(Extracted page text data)
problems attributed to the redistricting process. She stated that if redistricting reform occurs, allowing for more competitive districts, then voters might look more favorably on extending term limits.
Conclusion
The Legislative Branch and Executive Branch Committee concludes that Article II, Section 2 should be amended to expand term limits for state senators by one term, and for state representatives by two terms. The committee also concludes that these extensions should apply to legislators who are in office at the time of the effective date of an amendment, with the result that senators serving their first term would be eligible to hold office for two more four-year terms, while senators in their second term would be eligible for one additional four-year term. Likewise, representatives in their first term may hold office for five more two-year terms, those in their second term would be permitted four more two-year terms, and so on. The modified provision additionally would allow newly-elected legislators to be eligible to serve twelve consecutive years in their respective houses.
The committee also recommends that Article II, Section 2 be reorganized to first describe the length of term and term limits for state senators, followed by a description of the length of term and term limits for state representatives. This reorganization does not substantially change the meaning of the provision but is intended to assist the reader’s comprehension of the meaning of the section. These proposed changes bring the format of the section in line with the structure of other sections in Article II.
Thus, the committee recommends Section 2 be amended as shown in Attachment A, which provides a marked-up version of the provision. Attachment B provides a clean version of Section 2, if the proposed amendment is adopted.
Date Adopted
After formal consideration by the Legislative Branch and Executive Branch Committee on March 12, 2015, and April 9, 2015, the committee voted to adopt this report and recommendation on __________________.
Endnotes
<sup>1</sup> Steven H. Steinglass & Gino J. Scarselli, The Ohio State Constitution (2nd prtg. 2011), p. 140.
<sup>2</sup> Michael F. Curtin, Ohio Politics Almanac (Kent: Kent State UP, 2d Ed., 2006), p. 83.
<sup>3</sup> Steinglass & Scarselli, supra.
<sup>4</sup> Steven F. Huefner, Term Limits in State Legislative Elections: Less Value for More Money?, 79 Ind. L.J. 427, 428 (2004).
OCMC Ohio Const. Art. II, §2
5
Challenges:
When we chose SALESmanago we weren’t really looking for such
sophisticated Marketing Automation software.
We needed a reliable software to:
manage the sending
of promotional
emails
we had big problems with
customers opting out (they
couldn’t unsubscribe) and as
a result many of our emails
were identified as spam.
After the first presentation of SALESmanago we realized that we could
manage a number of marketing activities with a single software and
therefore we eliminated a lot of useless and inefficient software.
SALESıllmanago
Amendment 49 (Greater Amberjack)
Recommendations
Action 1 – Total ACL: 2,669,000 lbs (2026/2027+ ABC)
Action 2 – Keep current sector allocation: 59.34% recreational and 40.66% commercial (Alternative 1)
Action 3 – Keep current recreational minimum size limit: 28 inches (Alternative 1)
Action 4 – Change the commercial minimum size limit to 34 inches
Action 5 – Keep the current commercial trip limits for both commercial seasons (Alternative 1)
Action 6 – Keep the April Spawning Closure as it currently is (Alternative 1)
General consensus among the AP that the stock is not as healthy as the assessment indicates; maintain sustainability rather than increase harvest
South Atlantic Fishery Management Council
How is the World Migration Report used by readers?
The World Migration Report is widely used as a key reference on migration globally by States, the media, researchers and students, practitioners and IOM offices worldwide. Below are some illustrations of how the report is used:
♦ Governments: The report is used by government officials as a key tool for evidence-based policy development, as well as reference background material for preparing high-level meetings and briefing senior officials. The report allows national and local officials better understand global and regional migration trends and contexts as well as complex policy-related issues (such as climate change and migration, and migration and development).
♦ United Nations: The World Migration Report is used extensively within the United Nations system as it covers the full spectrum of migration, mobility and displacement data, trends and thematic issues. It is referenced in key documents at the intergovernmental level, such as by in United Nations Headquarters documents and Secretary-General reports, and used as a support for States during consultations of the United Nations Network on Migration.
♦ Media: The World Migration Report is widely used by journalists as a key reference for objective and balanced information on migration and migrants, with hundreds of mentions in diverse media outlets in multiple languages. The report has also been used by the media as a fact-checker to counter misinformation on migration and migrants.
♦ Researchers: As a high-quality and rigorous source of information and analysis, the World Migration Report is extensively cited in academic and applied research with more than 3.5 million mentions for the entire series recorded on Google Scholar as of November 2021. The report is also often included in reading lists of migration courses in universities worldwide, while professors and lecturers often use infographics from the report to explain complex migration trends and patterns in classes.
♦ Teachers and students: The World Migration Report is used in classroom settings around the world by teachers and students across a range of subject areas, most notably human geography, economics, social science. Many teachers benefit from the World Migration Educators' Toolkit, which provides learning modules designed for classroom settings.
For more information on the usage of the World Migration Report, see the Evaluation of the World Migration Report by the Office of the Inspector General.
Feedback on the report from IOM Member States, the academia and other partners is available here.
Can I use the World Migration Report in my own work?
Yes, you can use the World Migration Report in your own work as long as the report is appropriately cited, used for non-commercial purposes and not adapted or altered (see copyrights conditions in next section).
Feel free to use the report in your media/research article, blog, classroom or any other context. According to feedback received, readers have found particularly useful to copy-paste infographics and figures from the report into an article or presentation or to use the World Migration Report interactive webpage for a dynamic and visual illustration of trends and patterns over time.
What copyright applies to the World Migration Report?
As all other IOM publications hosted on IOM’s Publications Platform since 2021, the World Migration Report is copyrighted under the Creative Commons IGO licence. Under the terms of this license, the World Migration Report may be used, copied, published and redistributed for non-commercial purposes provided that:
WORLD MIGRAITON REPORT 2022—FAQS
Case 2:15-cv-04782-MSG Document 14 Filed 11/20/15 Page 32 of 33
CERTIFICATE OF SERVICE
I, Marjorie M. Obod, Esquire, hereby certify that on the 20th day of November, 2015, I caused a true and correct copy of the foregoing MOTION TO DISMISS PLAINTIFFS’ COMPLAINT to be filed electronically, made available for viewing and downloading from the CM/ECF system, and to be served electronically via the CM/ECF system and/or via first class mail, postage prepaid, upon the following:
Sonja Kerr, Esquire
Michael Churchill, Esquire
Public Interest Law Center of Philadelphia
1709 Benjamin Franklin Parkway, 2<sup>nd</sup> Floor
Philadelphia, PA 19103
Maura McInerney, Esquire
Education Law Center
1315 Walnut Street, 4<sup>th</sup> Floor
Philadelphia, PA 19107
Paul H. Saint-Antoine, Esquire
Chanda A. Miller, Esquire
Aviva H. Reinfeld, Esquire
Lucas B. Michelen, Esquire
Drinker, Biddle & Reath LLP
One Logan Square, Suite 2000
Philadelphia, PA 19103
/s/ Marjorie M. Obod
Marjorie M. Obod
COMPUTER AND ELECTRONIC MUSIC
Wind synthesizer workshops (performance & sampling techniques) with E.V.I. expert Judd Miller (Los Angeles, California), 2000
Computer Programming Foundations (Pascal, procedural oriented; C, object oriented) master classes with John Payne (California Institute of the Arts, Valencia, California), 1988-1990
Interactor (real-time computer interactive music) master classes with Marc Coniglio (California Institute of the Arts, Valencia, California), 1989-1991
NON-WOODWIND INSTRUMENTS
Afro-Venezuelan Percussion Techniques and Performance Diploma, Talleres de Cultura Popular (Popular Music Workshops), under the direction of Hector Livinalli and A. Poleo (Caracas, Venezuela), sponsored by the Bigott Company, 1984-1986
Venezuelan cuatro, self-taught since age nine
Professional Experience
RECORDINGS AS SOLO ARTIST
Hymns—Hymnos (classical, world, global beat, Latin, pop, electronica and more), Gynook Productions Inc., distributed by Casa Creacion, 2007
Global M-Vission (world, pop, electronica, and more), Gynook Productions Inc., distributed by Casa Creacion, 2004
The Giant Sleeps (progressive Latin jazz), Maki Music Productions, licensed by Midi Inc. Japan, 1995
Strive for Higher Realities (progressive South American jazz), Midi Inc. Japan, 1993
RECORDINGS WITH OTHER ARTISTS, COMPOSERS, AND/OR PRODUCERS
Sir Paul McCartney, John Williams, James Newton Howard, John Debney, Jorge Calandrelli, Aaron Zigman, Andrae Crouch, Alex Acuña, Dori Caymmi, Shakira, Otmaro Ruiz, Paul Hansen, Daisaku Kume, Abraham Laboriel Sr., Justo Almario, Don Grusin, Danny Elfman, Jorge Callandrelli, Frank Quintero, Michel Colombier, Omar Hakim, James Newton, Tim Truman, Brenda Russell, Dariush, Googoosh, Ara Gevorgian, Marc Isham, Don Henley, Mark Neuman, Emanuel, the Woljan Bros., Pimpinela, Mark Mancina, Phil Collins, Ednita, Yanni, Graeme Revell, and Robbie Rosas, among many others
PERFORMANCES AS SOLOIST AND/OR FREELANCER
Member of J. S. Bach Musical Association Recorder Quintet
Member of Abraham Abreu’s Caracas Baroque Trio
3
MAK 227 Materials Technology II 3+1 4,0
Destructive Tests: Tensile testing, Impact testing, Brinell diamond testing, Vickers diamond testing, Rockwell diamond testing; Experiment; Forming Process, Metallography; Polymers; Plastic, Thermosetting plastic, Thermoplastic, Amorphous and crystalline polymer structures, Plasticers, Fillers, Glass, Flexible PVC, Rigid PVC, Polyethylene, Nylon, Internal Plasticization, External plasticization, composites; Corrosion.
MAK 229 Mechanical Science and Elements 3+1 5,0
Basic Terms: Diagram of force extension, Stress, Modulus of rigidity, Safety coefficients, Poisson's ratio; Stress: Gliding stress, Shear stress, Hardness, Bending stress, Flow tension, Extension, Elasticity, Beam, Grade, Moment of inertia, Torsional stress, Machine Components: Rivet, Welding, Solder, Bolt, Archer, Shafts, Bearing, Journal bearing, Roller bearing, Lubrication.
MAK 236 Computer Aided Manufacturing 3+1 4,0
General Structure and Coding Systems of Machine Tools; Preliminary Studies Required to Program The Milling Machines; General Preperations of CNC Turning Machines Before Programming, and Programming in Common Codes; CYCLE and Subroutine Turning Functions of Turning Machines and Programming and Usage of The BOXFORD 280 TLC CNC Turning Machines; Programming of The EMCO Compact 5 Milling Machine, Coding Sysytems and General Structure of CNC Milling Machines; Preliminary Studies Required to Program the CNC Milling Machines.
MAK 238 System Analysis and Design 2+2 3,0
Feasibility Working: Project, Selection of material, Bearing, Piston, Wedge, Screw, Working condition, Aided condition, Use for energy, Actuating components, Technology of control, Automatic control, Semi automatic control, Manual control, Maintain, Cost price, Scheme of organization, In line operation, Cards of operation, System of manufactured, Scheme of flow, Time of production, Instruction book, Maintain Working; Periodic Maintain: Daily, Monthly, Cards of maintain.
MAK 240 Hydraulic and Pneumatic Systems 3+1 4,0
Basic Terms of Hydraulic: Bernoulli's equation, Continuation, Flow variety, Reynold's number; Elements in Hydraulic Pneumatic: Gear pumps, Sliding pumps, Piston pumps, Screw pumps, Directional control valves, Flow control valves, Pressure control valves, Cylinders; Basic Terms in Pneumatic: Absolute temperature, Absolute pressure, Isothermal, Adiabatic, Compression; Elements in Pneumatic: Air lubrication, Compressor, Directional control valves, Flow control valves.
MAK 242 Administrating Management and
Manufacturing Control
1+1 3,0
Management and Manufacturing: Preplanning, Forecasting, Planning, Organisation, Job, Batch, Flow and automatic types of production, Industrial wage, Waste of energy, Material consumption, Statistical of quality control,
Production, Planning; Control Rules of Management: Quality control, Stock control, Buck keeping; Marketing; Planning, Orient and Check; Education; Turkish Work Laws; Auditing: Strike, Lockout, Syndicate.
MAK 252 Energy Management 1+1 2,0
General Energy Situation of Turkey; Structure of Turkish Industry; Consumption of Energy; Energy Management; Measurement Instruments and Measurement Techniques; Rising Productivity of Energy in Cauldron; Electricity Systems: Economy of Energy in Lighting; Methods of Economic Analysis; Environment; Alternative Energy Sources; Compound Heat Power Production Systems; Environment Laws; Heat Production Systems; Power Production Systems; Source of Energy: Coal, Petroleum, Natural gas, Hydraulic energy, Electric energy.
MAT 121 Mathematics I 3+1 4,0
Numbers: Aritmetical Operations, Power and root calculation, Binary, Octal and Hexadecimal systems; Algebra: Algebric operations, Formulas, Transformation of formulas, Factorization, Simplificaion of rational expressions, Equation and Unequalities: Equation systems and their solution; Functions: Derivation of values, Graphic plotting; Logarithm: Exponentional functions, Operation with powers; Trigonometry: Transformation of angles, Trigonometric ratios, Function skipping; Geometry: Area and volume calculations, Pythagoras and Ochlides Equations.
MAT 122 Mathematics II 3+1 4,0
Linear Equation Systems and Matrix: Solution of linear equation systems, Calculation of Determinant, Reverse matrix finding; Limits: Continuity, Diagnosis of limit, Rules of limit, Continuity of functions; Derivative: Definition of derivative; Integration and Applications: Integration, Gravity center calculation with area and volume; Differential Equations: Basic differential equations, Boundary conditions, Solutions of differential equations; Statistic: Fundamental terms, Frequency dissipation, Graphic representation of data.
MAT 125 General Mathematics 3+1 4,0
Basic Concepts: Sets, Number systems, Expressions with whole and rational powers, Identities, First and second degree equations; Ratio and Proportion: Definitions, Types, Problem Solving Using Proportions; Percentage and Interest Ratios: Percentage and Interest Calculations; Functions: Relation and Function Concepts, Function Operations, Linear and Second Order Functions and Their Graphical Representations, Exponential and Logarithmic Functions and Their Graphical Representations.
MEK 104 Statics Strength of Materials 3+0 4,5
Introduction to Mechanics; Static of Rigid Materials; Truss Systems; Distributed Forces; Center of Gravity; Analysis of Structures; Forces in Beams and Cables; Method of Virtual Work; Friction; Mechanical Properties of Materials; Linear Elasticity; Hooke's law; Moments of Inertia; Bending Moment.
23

| What is expected |
Only the lines above starting at the line that holds "Aviva H. Reinfeld, Esquire" and ending at the line that holds "Venezuelan cuatro, self-taught since age nine" are to be repeated, exactly and in full.

| Answer for this exercise |
Aviva H. Reinfeld, Esquire
Lucas B. Michelen, Esquire
Drinker, Biddle & Reath LLP
One Logan Square, Suite 2000
Philadelphia, PA 19103
/s/ Marjorie M. Obod
Marjorie M. Obod
COMPUTER AND ELECTRONIC MUSIC
Wind synthesizer workshops (performance & sampling techniques) with E.V.I. expert Judd Miller (Los Angeles, California), 2000
Computer Programming Foundations (Pascal, procedural oriented; C, object oriented) master classes with John Payne (California Institute of the Arts, Valencia, California), 1988-1990
Interactor (real-time computer interactive music) master classes with Marc Coniglio (California Institute of the Arts, Valencia, California), 1989-1991
NON-WOODWIND INSTRUMENTS
Afro-Venezuelan Percussion Techniques and Performance Diploma, Talleres de Cultura Popular (Popular Music Workshops), under the direction of Hector Livinalli and A. Poleo (Caracas, Venezuela), sponsored by the Bigott Company, 1984-1986
Venezuelan cuatro, self-taught since age nine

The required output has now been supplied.